当時の文字は全部が毛筆由来であるため、全てが対象とも言える。直接毛筆で筆記されたものは当然ながら、刻まれた文字でもその元となった版下は毛筆で書かれたことに間違い無い。

勿論例外が無い訳ではない。指頭書と呼ばれる手の指で表現する書画技法がある。鉄筆は金属である。完全毛筆とは行かないが、現代と比較して文字を書く道具として今日ほど選択肢がある訳ではなく、基本は毛筆で文字を書く訳だ。

文字を書くには文字を知らなくてはならない。識字段階でも基本は毛筆だろう。勿論砂に木の枝で習うことも出来ようが、手習いといえば毛筆習字が当然の時代であった事は、現代人でも共有できる近世の筆記事情と思われる。

現代に伝存する近世とそれ以前の文字についてそのほとんどが毛筆に由来する文字であるという事は、今でも容易に検証が出来るからである。
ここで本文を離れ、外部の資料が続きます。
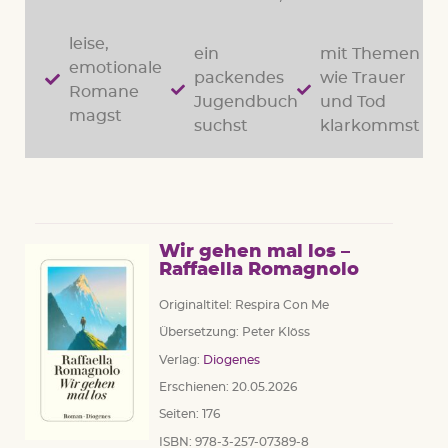
leise,
ein
mit Themen
emotionale
packendes
wie Trauer
Romane
Jugendbuch
und Tod
magst
suchst
klarkommst
Wir gehen mal los –
Raffaella Romagnolo
Originaltitel: Respira Con Me
Übersetzung: Peter Klöss
Verlag:
Diogenes
Erschienen: 20.05.2026
Seiten: 176
ISBN: 978-3-257-07389-8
ただ、殊更そのことを言明せずに暗黙の了解事項として共有されていたと思われる。

しかし、現代に至るまでに、日用に毛筆を使う機会が減少し、中には毛筆など使ったことがない現代人も居るらしい。そうなると毛筆で文字を書くという経験の無い人々が毛筆文字を見て、あるいは読んで、毛筆文字を書いた時代の書き手と何処まで共感が起こり、何を思うかの前提として、何か欠落した読みになりはしないか、という疑問が起こる。

もちろん現代ならではの毛筆時代のものに対する読みがあってもかまわない。しかし、それが全部では汲み取れない毛筆時代の意識が残ってしまう危惧を感じないのか、という問題が起ころう。そこまでも了解して、かつ現代の読みを行うのと、知らぬままに現代の読みで済ませてしまうのでは、たとえ結果が同じに見えても、了解レベルが同じであるとは判じ難い。

では、毛筆で書かれた文字の理解について何が何処まで必要なのか、条件付けしようにも示されていないのが現状だろう。そこはこれまで暗黙共有であって、殊更言及をしてこなかった部分になる。

世の中を見回してこまで毛筆文化と乖離した状況を確認したとき、まさに現代においてこれまで通りの暗黙了解では通じないことになったという自覚が必要だろう。

毛筆の時代に何がどのように行われていたかは伝存物から直接観察可能なはずである。ただ、それをどの様に見るべきか、或いは読むべきかのガイドラインも事例も示されない。その環境改善が必要となろう。

身の回りに近世期の毛筆由来の文字は容易に探索可能である。ただ見過ごして生活しているだけなのだが、近世期の文字を書く代表者としての書家の肉筆を見る機会は必ずしも多いとは言えない。展観機会も少なく、集客も望めないので展観そのものも単独では行われない。

そこで『東隅随筆』は近世期の書家関連資料の掲載を行う。肉筆のみならず碑や和刻法帖も掲載する。最初は和刻法帖研究の材料記録であったが、和刻法帖の悲哀から毛筆環境の理解の問題を発見するに至り、摺り物も当然重要だが、肉筆もまた毛筆資料として欠かせないものであるは自明であった。何しろ『東隅随筆』は個人誌である。すぐに限界が来るが、それでも手の届く範囲、可能な中で近世の毛筆文化資料の掲載を続けてきている。

冒頭にただ経過地点の号数(570号)とは言ったが、ここまでの蓄積には時間を要しているのも事実である。(『東隅随筆』570号より著編者了承のもと転載)


※『東隅随筆』については検索すればいろいろ出てきます。現物は非売品で限定30部のため入手不可ですが、大切な部分などはできるだけ紹介、拡散してゆきたいと考えています。